AI is getting worse: here’s why

AI outputs are degrading in real time. Day by day, month by month, they’re getting more “blurry,” the way photocopies of photocopies get progressively less sharp.

AI models are increasingly trained on synthetic data generated by other AI models, because the human-generated data they’ve been trained on--the “clean fuel” of books, court records, scientific journals, etc.--is just about used up.

Which is OK as long as the training domain is a “hard” domain like coding or math, where there’s always a right answer. As the supply of human-generated data dwindles, AI labs prompt machines to output synthetic data to train the new model. The outputs are verified by a “referee” machine and fed into the new model.

But in a “soft” domain like medicine, law or business, it’s not so simple. As human-generated data runs dry, AI labs can and do spin up synthetic data but this is where the trouble starts. The referee can’t grade this soft data right or wrong, so it has to grade based on plausibility--does this 𝘴𝘰𝘶𝘯𝘥 like a good lawyer? It validates the data that sounds most confident and standard, and discards any data outside the mainstream.

And then what? A paper published in Nature has the answer. When AI models are trained repetitively on soft data made by other machines, not humans, collapse sets in. With each repetition, information is lost.

Specifically?

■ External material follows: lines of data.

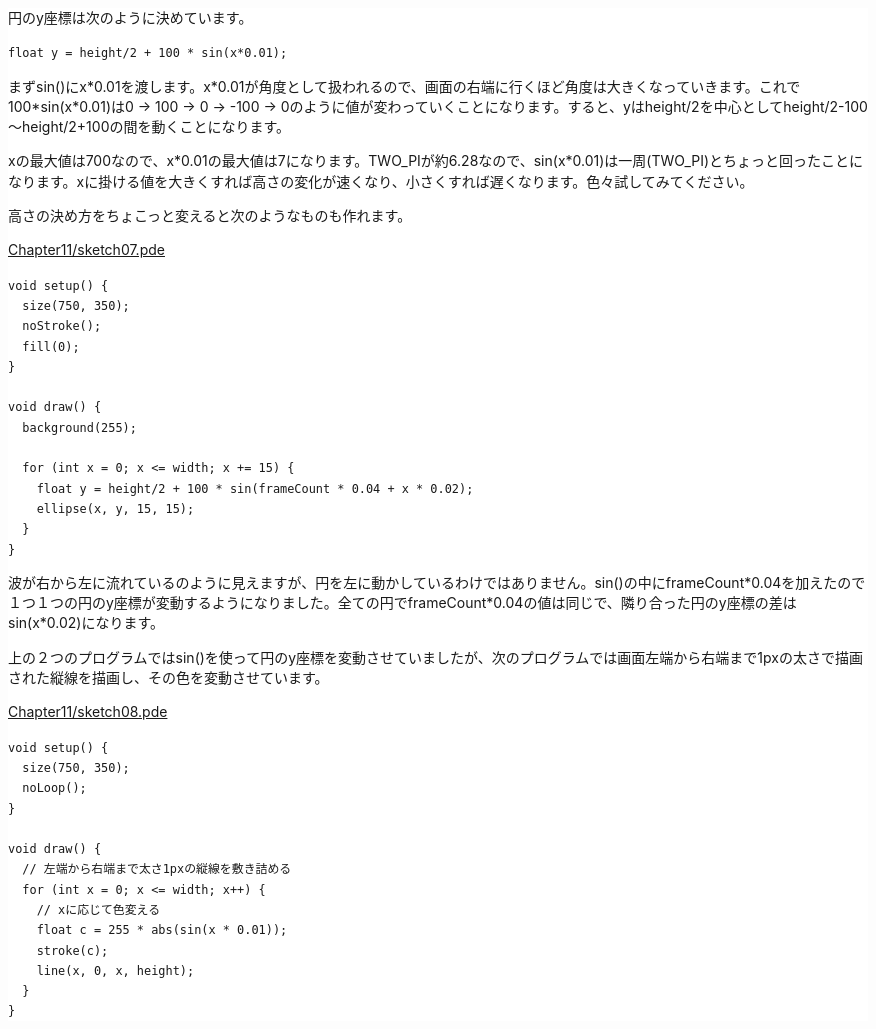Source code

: 円のy座標は次のように決めています。

`float y = height/2 + 100 * sin(x*0.01);`

まずsin()にx\*0.01を渡します。x\*0.01が角度として扱われるので、画面の右端に行くほど角度は大きくなっていきます。これで100\*sin(x\*0.01)は0 → 100 → 0 → -100 → 0のように値が変わっていくことになります。すると、yはheight/2を中心としてheight/2-100～height/2+100の間を動くことになります。

xの最大値は700なので、x*0.01の最大値は7になります。TWO_PIが約6.28なので、sin(x\*0.01)は一周(TWO_PI)とちょっと回ったことになります。xに掛ける値を大きくすれば高さの変化が速くなり、小さくすれば遅くなります。色々試してみてください。

高さの決め方をちょこっと変えると次のようなものも作れます。

<iframe src="/samples/tutorial/Chapter11/sketch07.html" class="sample-sketch"></iframe>

[Chapter11/sketch07.pde](github:Chapter11/sketch07/sketch07.pde)

```processing
void setup() {
  size(750, 350);
  noStroke();
  fill(0);
}

void draw() {
  background(255);

  for (int x = 0; x <= width; x += 15) {
    float y = height/2 + 100 * sin(frameCount * 0.04 + x * 0.02);
    ellipse(x, y, 15, 15);
  }
}
```

波が右から左に流れているのように見えますが、円を左に動かしているわけではありません。sin()の中にframeCount\*0.04を加えたので１つ１つの円のy座標が変動するようになりました。全ての円でframeCount\*0.04の値は同じで、隣り合った円のy座標の差はsin(x\*0.02)になります。

上の２つのプログラムではsin()を使って円のy座標を変動させていましたが、次のプログラムでは画面左端から右端まで1pxの太さで描画された縦線を描画し、その色を変動させています。

<iframe src="/samples/tutorial/Chapter11/sketch08.html" class="sample-sketch"></iframe>

[Chapter11/sketch08.pde](github:Chapter11/sketch08/sketch08.pde)

```processing
void setup() {
  size(750, 350);
  noLoop();
}

void draw() {
  // 左端から右端まで太さ1pxの縦線を敷き詰める
  for (int x = 0; x <= width; x++) {
    // xに応じて色変える
    float c = 255 * abs(sin(x * 0.01));
    stroke(c);
    line(x, 0, x, height);
  }
}
```
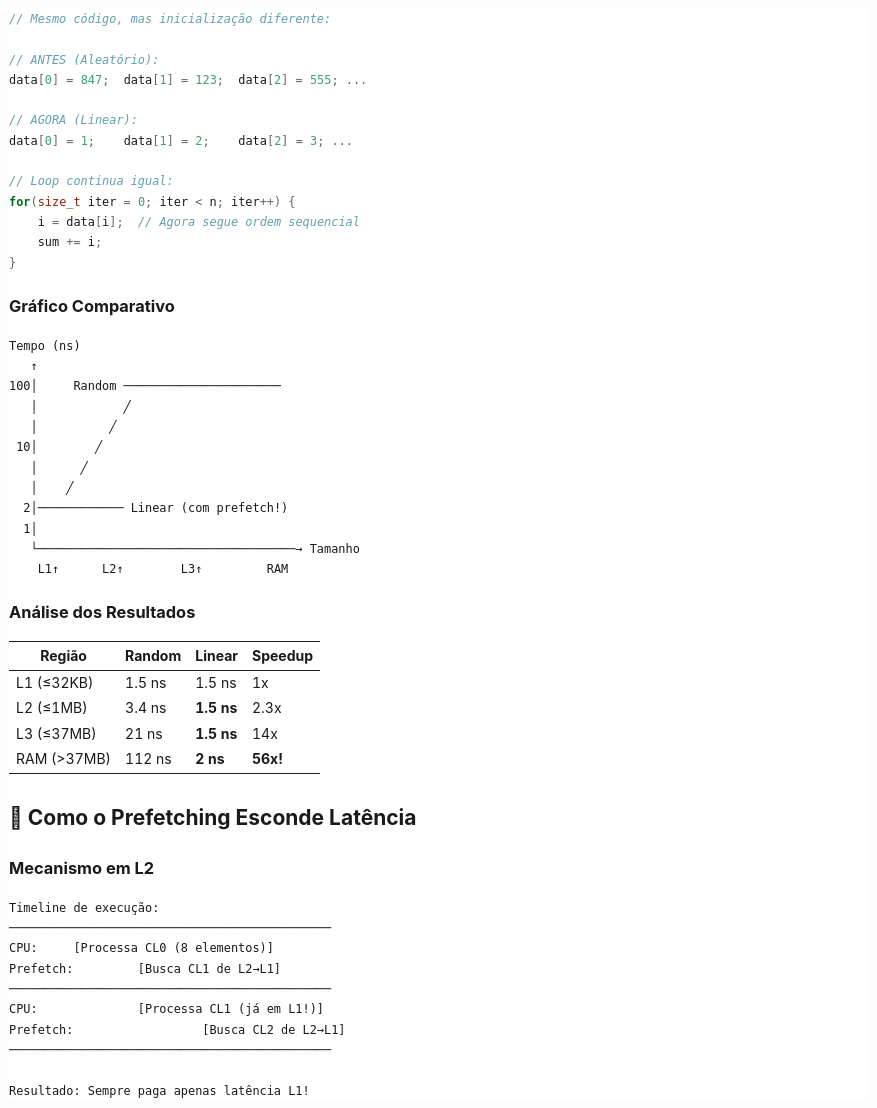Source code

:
 ```cpp
// Mesmo código, mas inicialização diferente:

// ANTES (Aleatório):
data[0] = 847;  data[1] = 123;  data[2] = 555; ...

// AGORA (Linear):
data[0] = 1;    data[1] = 2;    data[2] = 3; ...

// Loop continua igual:
for(size_t iter = 0; iter < n; iter++) {
    i = data[i];  // Agora segue ordem sequencial
    sum += i;
}
```

### Gráfico Comparativo

```
Tempo (ns)
   ↑
100│     Random ──────────────────────
   │            ╱
   │          ╱
 10│        ╱
   │      ╱
   │    ╱
  2│──────────── Linear (com prefetch!)
  1│
   └────────────────────────────────────→ Tamanho
    L1↑      L2↑        L3↑         RAM
```

### Análise dos Resultados

| Região | Random | Linear | Speedup |
|--------|--------|--------|---------|
| L1 (≤32KB) | 1.5 ns | 1.5 ns | 1x |
| L2 (≤1MB) | 3.4 ns | **1.5 ns** | 2.3x |
| L3 (≤37MB) | 21 ns | **1.5 ns** | 14x |
| RAM (>37MB) | 112 ns | **2 ns** | **56x!** |

## 🚀 Como o Prefetching Esconde Latência

### Mecanismo em L2

```
Timeline de execução:
─────────────────────────────────────────────
CPU:     [Processa CL0 (8 elementos)]
Prefetch:         [Busca CL1 de L2→L1]
─────────────────────────────────────────────
CPU:              [Processa CL1 (já em L1!)]
Prefetch:                  [Busca CL2 de L2→L1]
─────────────────────────────────────────────

Resultado: Sempre paga apenas latência L1!
```
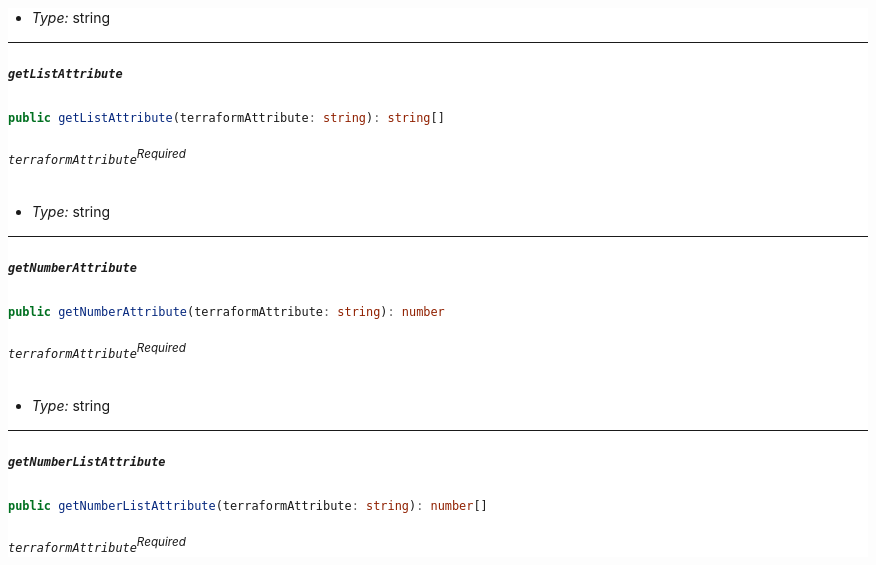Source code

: - *Type:* string

---

##### `getListAttribute` <a name="getListAttribute" id="@cdktf/provider-azurerm.mssqlManagedInstanceTransparentDataEncryption.MssqlManagedInstanceTransparentDataEncryption.getListAttribute"></a>

```typescript
public getListAttribute(terraformAttribute: string): string[]
```

###### `terraformAttribute`<sup>Required</sup> <a name="terraformAttribute" id="@cdktf/provider-azurerm.mssqlManagedInstanceTransparentDataEncryption.MssqlManagedInstanceTransparentDataEncryption.getListAttribute.parameter.terraformAttribute"></a>

- *Type:* string

---

##### `getNumberAttribute` <a name="getNumberAttribute" id="@cdktf/provider-azurerm.mssqlManagedInstanceTransparentDataEncryption.MssqlManagedInstanceTransparentDataEncryption.getNumberAttribute"></a>

```typescript
public getNumberAttribute(terraformAttribute: string): number
```

###### `terraformAttribute`<sup>Required</sup> <a name="terraformAttribute" id="@cdktf/provider-azurerm.mssqlManagedInstanceTransparentDataEncryption.MssqlManagedInstanceTransparentDataEncryption.getNumberAttribute.parameter.terraformAttribute"></a>

- *Type:* string

---

##### `getNumberListAttribute` <a name="getNumberListAttribute" id="@cdktf/provider-azurerm.mssqlManagedInstanceTransparentDataEncryption.MssqlManagedInstanceTransparentDataEncryption.getNumberListAttribute"></a>

```typescript
public getNumberListAttribute(terraformAttribute: string): number[]
```

###### `terraformAttribute`<sup>Required</sup> <a name="terraformAttribute" id="@cdktf/provider-azurerm.mssqlManagedInstanceTransparentDataEncryption.MssqlManagedInstanceTransparentDataEncryption.getNumberListAttribute.parameter.terraformAttribute"></a>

To quote the Nature paper, “The tails of information die first.” The probable, the common, the average gets verified, because LLMs are designed to find the center of a data set. If 900 synthetic articles say the sky is “light blue” and 10 human articles say it’s “cerulean,” the machine sees cerulean as an error or outlier and discards it.

These tails--edge cases, non-mainstream viewpoints, counterintuitive takes--are weeded out because they don’t chime with the large volume of synthetic data produced for the training process.

When this goes on long enough, the model degrades. It’s still good for math and coding and can still correctly answer non-complex questions. But if asked a “human” question that requires niche, non-mainstream knowledge, the model just makes shit up (to use the technical term).

This is why AI models continue to score poorly on Person QA assessments, which test a model’s ability to retrieve and reason when asked about people. If asked, “What did Jamie Dimon say about the market long-term?” the AI might mash up 1,000 plausible synthetic versions of what he could have said rather than retrieve what he actually said.

But AI companies are figuring it out, right? No. The data shows that, as models evolve, their grip on the truth is slipping. OpenAI’s own Person QA testing, the benchmark for facts about real people, shows a startling decline.

>o1 was wrong 16% of the time.
>o3 was wrong 33% of the time.
>o4-mini was wrong 48% of the time.

This is why your brand cannot take raw AI and put it out into the world with your name on it. Because you could be dead wrong in public.